Zwar hatte Keira ihm den Scheck mit vielen Entschuldigungen, Erklärungen und Glückwünschen zurückgeschickt, aber seit dieser Geschichte ließ die Beziehung zwischen ihnen zu wünschen übrig. Obwohl Justin es nicht direkt in Worte gefasst hatte, spürte Keira, dass er sich von ihr im Stich gelassen fühlte. Jedenfalls schickte er ihr seitdem nur noch Geburtstags- und Weihnachtsgrüße mit dem ironischen Zusatz: „Lebst du noch?“

Keira hatte ihm mit Postkarten aus den Ländern, die sie bereiste, regelmäßig ihr Überleben bestätigt. Dass sie das getan hatte, erinnerte sie an das Problem, wie sie das Gespräch beginnen sollte, wenn sie Justin anrief. Davon konnte unter Umständen alles abhängen. Ihr Vetter glaubte schließlich, sie sei immer noch in Reykjavik. Er würde ziemlich überrascht sein, und Justin liebte Überraschungen nicht. Vielleicht sollte sie …

Der „Ringer“ kehrte mit leidender Miene zurück, und Keira räumte seinen Platz wieder. Dieser Flug war wirklich das Letzte.

Es ist jedoch Zeit, heimzukehren, dachte sie.

Noch vor wenigen Jahren war sie glücklich gewesen, auf einem Frachter zu reisen und fremde Länder kennen zu lernen. Jetzt sehnte sie sich nach einem gemütlichen Zuhause. Sie konnte nur hoffen, dass Justin ihr das für ein Weilchen bot, bis sie wieder auf eigenen Füßen stehen konnte.

Das Rauchverbotszeichen leuchtete auf. Bitte anschnallen. Noch zehn Minuten bis zur Landung.

Keira wurde bewusst, dass sie immer noch nicht wusste, wie sie sich Justin gegenüber verhalten sollte. Sie zuckte die Schultern.
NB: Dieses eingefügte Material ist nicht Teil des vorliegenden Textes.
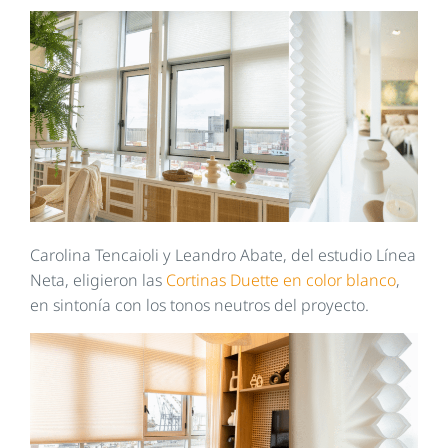
Carolina Tencaioli y Leandro Abate, del estudio Línea
Neta, eligieron las
Cortinas Duette en color blanco
,
en sintonía con los tonos neutros del proyecto.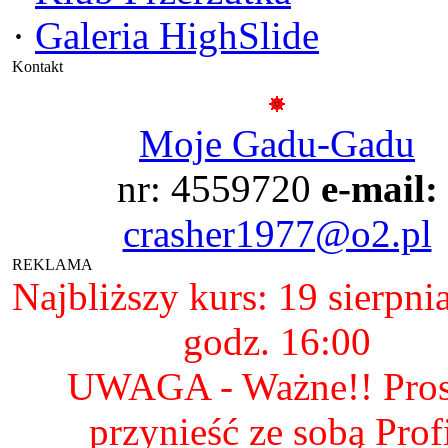
·
Galeria HighSlide
Kontakt
Moje Gadu-Gadu
nr: 4559720
e-mail:
crasher1977@o2.pl
REKLAMA
Najbliższy kurs: 19 sierpni
godz. 16:00
UWAGA - Ważne!! Pro
przynieść ze sobą Prof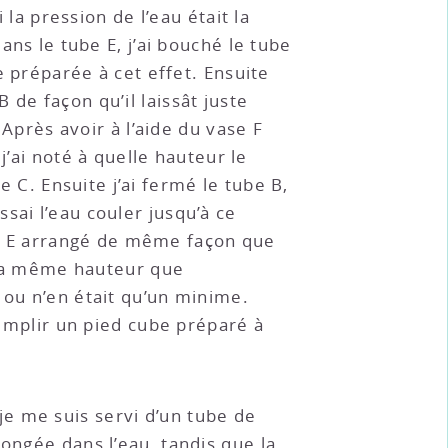
la pression de l’eau était la
ns le tube E, j’ai bouché le tube
 préparée à cet effet. Ensuite
 B de façon qu’il laissât juste
Après avoir à l’aide du vase F
j’ai noté à quelle hauteur le
be C. Ensuite j’ai fermé le tube B,
aissai l’eau couler jusqu’à ce
be E arrangé de même façon que
à la même hauteur que
 ou n’en était qu’un minime.
remplir un pied cube préparé à
e me suis servi d’un tube de
longée dans l’eau, tandis que la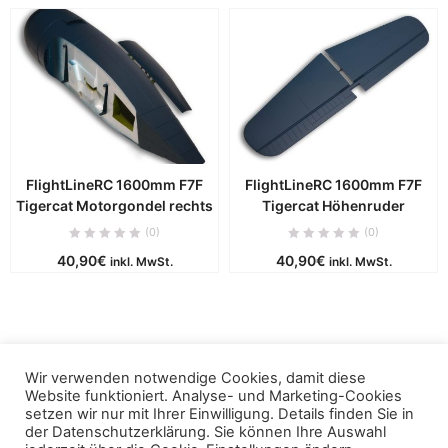
FlightLineRC 1600mm F7F
FlightLineRC 1600mm F7F
Tigercat Motorgondel rechts
Tigercat Höhenruder
(0)
(0)
40,90
€
40,90
€
inkl. MwSt.
inkl. MwSt.
Wir verwenden notwendige Cookies, damit diese
Copyright © 2019 - puca. All Rights Reserved. Powered by
Website funktioniert. Analyse- und Marketing-Cookies
ThemBay
setzen wir nur mit Ihrer Einwilligung. Details finden Sie in
der
Datenschutzerklärung
. Sie können Ihre Auswahl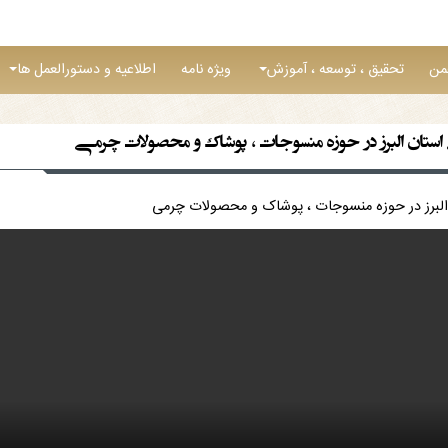
من
تحقیق ، توسعه ، آموزش
ویژه نامه
اطلاعیه و دستورالعمل ها
ی استان البرز در حوزه منسوجات ، پوشاک و محصولات چرمی
ن البرز در حوزه منسوجات ، پوشاک و محصولات چرمی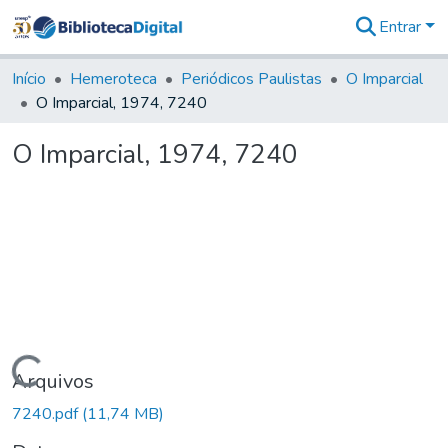
Entrar
Comunidades
&
Início
Hemeroteca
Periódicos Paulistas
O Imparcial
Coleções
O Imparcial, 1974, 7240
Tudo na
Biblioteca
O Imparcial, 1974, 7240
Digital
Estatísticas
Carregando...
Arquivos
7240.pdf
(11,74 MB)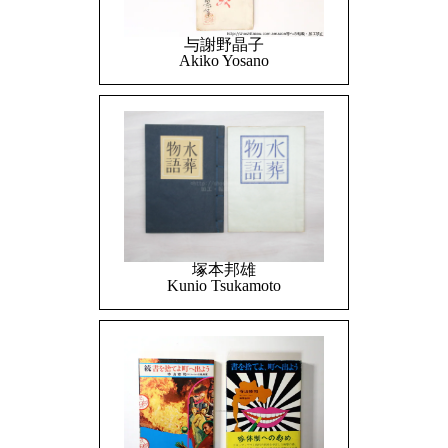
与謝野晶子
Akiko Yosano
塚本邦雄
Kunio Tsukamoto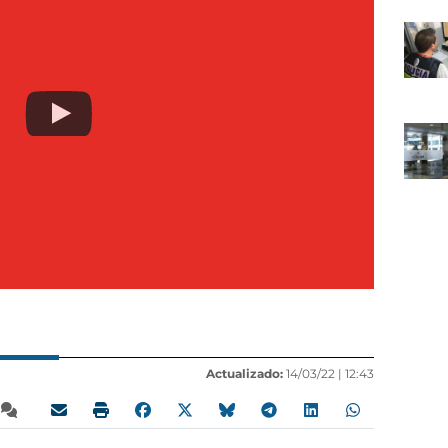
Actualizado:
14/03/22 |
12:43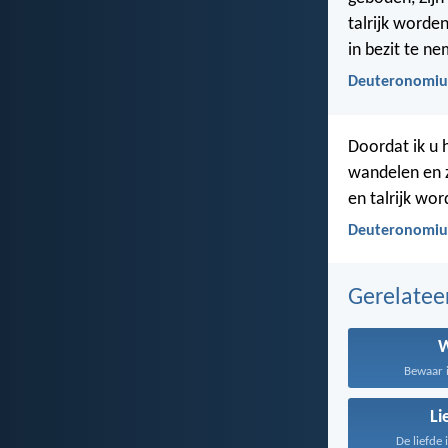
talrijk worden
in bezit te n
Deuteronomiu
Doordat ik u 
wandelen en z
en talrijk wor
Deuteronomiu
Gerelate
Bewaar i
Li
De liefde 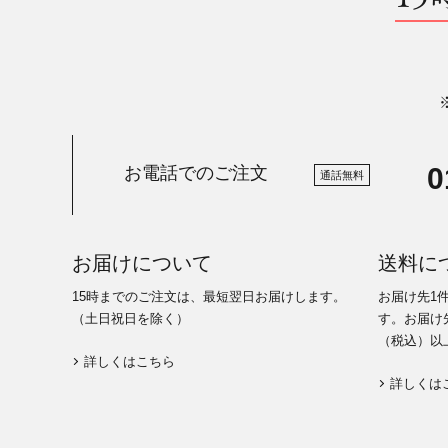
0
お電話でのご注文
通話無料
お届けについて
送料に
15時までのご注文は、最短翌日お届けします。
お届け先1
（土日祝日を除く）
す。お届け先
（税込）以
詳しくはこちら
詳しくは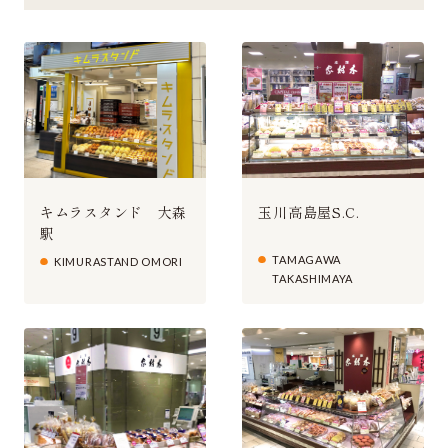
キムラスタンド 大森
玉川高島屋S.C.
駅
TAMAGAWA
KIMURASTAND OMORI
TAKASHIMAYA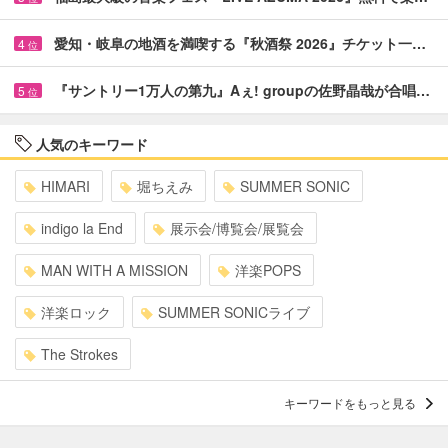
愛知・岐阜の地酒を満喫する『秋酒祭 2026』チケット一…
4
位
『サントリー1万人の第九』Aぇ! groupの佐野晶哉が合唱…
5
位
人気のキーワード
HIMARI
堀ちえみ
SUMMER SONIC
indigo la End
展示会/博覧会/展覧会
MAN WITH A MISSION
洋楽POPS
洋楽ロック
SUMMER SONICライブ
The Strokes
キーワードをもっと見る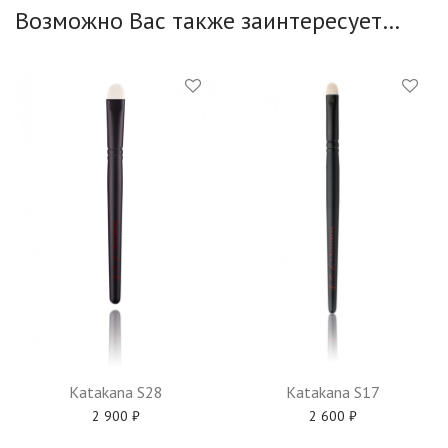
Возможно Вас также заинтересует…
Katakana S28
Katakana S17
2 900
₽
2 600
₽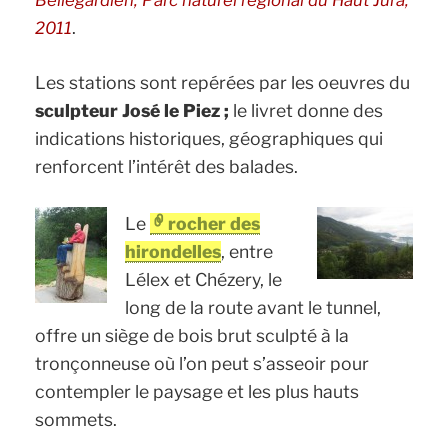
Bellegardien, Parc naturel régional du Haut Jura,
.
2011
Les stations sont repérées par les oeuvres du
sculpteur José le Piez ;
le livret donne des
indications historiques, géographiques qui
renforcent l’intérêt des balades.
Le
rocher des
hirondelles
, entre
Lélex et Chézery, le
long de la route avant le tunnel,
offre un siège de bois brut sculpté à la
tronçonneuse où l’on peut s’asseoir pour
contempler le paysage et les plus hauts
sommets.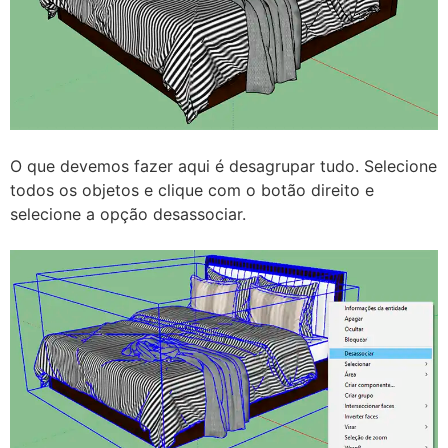
O que devemos fazer aqui é desagrupar tudo. Selecione
todos os objetos e clique com o botão direito e
selecione a opção desassociar.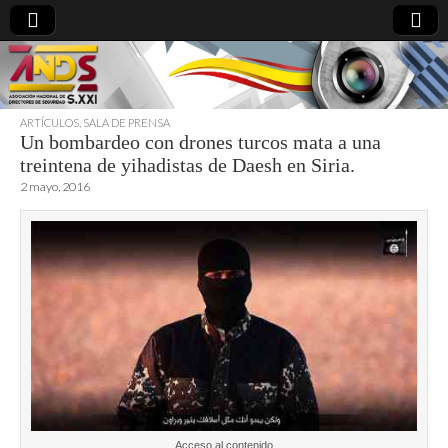
ARTÍCULOS
,
SALA DE PRENSA
Un bombardeo con drones turcos mata a una
directoresdeseguridad.es
treintena de yihadistas de Daesh en Siria.
2 mayo, 2016
Acceso al contenido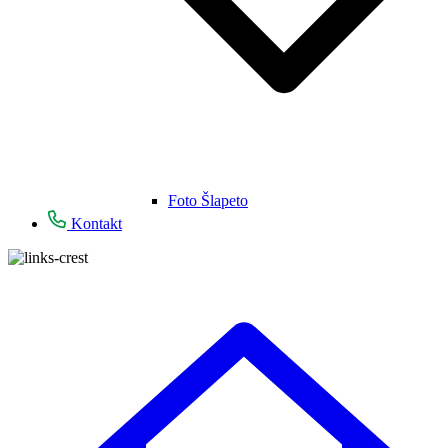
Foto Šlapeto
Kontakt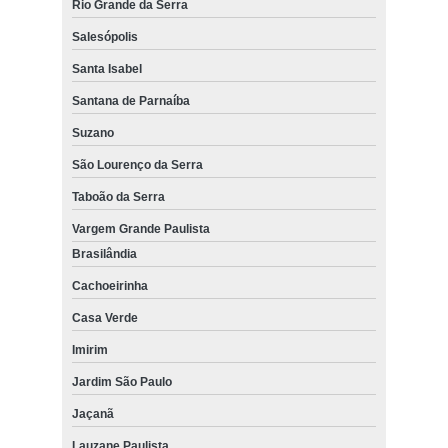
Rio Grande da Serra
Salesópolis
Santa Isabel
Santana de Parnaíba
Suzano
São Lourenço da Serra
Taboão da Serra
Vargem Grande Paulista
Brasilândia
Cachoeirinha
Casa Verde
Imirim
Jardim São Paulo
Jaçanã
Lauzane Paulista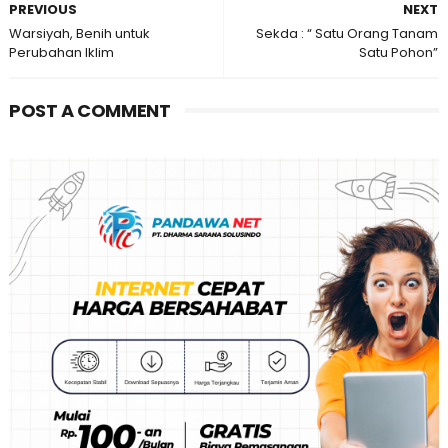
PREVIOUS
NEXT
Warsiyah, Benih untuk
Sekda : “ Satu Orang Tanam
Perubahan Iklim
Satu Pohon”
POST A COMMENT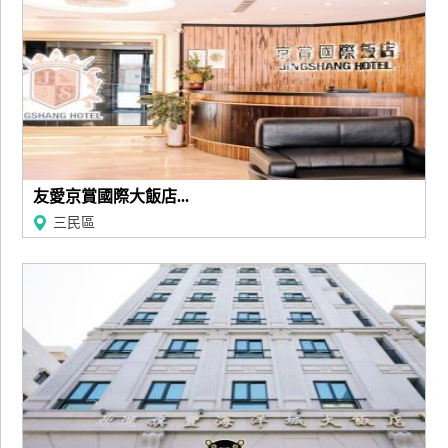
友愛京賞國際大飯店...
三民區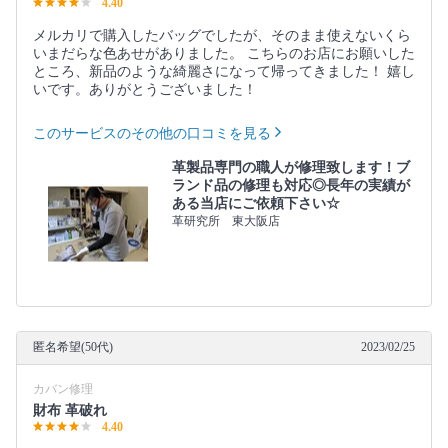
4.40
メルカリで購入したバッグでしたが、そのまま使えないくら
いまだらな色あせがありました。 こちらのお店にお願いした
ところ、新品のような綺麗さになって帰ってきました！ 嬉し
いです。ありがとうございました！
このサービスのその他の口コミを見る
革製品専門の職人が修理致します！ブ
ランド品の修理も対応◎長年の実績が
ある当店にご依頼下さい☆
革研究所 東大阪店
匿名希望(50代)
2023/02/25
カバン修理
財布 革破れ
4.40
Vielleicht ließ sie das besser offen und handelte dann aus der Situation des Augenblicks heraus.

Von ihrem ungünstigen Platz aus erhaschte Keira nur flüchtige Blicke auf Sydney, während die Maschine einschwenkte und zur Landung auf dem „Mascot Airport“ ansetzte. Dennoch riefen selbst die flüchtigen Blicke auf die Wahrzeichen Gefühle in Keira wach, die sie überraschten.

Es stimmt, dachte sie. Zu Hause ist es am schönsten.

Seit fünf Jahren war sie in der Welt herumgegondelt und hatte sich an vielen Orten wohl gefühlt. Doch im Herzen war Keira Australierin geblieben, und ihre Heimatstadt ging ihr über alles.

Die Boeing 747 rollte langsam aus. Keira atmete auf. Der lange, strapaziöse Flug war überstanden. Ihre Geduld wurde dann erneut auf eine harte Probe gestellt, denn es dauerte ziemlich lange, bis Keira von Bord und durch den Tunnelgang der Fahrgastbrücke ins Flughafengebäude gehen konnte. Sie holte ihren Rucksack und den Seesack vom Gepäckkarussell und musste sich vor der Zollabfertigung noch einmal in eine Warteschlange einreihen.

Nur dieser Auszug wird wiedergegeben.